Task requirements: Your answer should consist only of the lines below from the one with "Point, TX | | | | |" through the one with "Nacogoches, TX | | | | |", copied exactly.

Records drawn from a dataset:
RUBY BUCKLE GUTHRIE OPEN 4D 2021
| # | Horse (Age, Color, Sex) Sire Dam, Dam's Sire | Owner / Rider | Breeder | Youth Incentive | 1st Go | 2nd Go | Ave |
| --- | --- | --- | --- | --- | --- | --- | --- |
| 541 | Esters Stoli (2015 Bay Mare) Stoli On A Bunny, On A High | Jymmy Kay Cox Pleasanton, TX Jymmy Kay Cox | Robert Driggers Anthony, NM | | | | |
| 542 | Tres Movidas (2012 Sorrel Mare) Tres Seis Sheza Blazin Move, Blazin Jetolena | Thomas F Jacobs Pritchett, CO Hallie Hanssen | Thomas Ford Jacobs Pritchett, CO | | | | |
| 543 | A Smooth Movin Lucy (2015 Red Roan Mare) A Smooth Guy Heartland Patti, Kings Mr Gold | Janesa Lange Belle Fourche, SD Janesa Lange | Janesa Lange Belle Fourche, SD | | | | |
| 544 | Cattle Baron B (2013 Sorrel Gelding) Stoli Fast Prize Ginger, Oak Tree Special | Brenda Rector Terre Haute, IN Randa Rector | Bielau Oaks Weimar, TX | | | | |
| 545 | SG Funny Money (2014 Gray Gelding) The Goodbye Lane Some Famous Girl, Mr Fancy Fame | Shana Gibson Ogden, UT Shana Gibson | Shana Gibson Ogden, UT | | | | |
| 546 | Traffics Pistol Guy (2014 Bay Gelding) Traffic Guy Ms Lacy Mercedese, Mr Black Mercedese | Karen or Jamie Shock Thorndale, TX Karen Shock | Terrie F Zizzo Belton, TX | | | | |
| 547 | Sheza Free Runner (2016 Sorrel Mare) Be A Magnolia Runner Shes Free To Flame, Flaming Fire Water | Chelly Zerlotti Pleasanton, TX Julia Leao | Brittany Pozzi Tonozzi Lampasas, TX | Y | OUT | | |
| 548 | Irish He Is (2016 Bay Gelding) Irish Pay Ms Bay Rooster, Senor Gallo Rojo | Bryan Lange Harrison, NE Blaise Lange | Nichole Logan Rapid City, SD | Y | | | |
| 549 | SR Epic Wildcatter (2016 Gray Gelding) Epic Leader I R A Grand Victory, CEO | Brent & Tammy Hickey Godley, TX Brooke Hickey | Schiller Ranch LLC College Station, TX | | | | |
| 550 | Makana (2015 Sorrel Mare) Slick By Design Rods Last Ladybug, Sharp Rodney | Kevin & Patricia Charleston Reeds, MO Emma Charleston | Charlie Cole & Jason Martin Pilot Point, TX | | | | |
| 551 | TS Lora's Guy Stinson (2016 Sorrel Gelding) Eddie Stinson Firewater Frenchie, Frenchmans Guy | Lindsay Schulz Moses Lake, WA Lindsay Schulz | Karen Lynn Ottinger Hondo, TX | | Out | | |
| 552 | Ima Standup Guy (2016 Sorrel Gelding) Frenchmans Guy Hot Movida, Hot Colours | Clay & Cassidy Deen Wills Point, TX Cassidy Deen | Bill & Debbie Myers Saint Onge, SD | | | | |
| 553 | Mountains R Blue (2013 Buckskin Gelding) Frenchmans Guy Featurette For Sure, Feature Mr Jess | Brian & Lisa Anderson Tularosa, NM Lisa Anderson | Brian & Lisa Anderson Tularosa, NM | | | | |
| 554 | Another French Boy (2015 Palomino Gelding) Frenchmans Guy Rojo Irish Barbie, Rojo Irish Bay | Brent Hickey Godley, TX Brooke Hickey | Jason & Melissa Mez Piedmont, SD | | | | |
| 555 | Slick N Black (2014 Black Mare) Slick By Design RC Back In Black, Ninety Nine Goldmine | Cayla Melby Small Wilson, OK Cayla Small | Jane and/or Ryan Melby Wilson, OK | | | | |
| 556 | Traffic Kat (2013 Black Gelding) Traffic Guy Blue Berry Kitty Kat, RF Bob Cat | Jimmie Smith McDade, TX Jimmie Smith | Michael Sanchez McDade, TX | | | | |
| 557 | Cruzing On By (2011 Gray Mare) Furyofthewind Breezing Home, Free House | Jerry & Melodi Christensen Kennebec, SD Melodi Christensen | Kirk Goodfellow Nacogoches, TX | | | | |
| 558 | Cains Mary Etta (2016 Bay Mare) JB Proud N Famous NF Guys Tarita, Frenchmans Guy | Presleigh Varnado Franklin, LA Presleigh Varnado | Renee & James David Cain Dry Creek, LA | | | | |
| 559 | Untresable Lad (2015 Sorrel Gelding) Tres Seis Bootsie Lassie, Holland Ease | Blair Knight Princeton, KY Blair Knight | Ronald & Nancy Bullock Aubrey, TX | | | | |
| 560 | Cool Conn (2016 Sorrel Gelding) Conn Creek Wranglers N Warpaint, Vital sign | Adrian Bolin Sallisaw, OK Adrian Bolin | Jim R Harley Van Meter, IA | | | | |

Response box:
| 550 | Makana (2015 Sorrel Mare) Slick By Design Rods Last Ladybug, Sharp Rodney | Kevin & Patricia Charleston Reeds, MO Emma Charleston | Charlie Cole & Jason Martin Pilot Point, TX | | | | |
| 551 | TS Lora's Guy Stinson (2016 Sorrel Gelding) Eddie Stinson Firewater Frenchie, Frenchmans Guy | Lindsay Schulz Moses Lake, WA Lindsay Schulz | Karen Lynn Ottinger Hondo, TX | | Out | | |
| 552 | Ima Standup Guy (2016 Sorrel Gelding) Frenchmans Guy Hot Movida, Hot Colours | Clay & Cassidy Deen Wills Point, TX Cassidy Deen | Bill & Debbie Myers Saint Onge, SD | | | | |
| 553 | Mountains R Blue (2013 Buckskin Gelding) Frenchmans Guy Featurette For Sure, Feature Mr Jess | Brian & Lisa Anderson Tularosa, NM Lisa Anderson | Brian & Lisa Anderson Tularosa, NM | | | | |
| 554 | Another French Boy (2015 Palomino Gelding) Frenchmans Guy Rojo Irish Barbie, Rojo Irish Bay | Brent Hickey Godley, TX Brooke Hickey | Jason & Melissa Mez Piedmont, SD | | | | |
| 555 | Slick N Black (2014 Black Mare) Slick By Design RC Back In Black, Ninety Nine Goldmine | Cayla Melby Small Wilson, OK Cayla Small | Jane and/or Ryan Melby Wilson, OK | | | | |
| 556 | Traffic Kat (2013 Black Gelding) Traffic Guy Blue Berry Kitty Kat, RF Bob Cat | Jimmie Smith McDade, TX Jimmie Smith | Michael Sanchez McDade, TX | | | | |
| 557 | Cruzing On By (2011 Gray Mare) Furyofthewind Breezing Home, Free House | Jerry & Melodi Christensen Kennebec, SD Melodi Christensen | Kirk Goodfellow Nacogoches, TX | | | | |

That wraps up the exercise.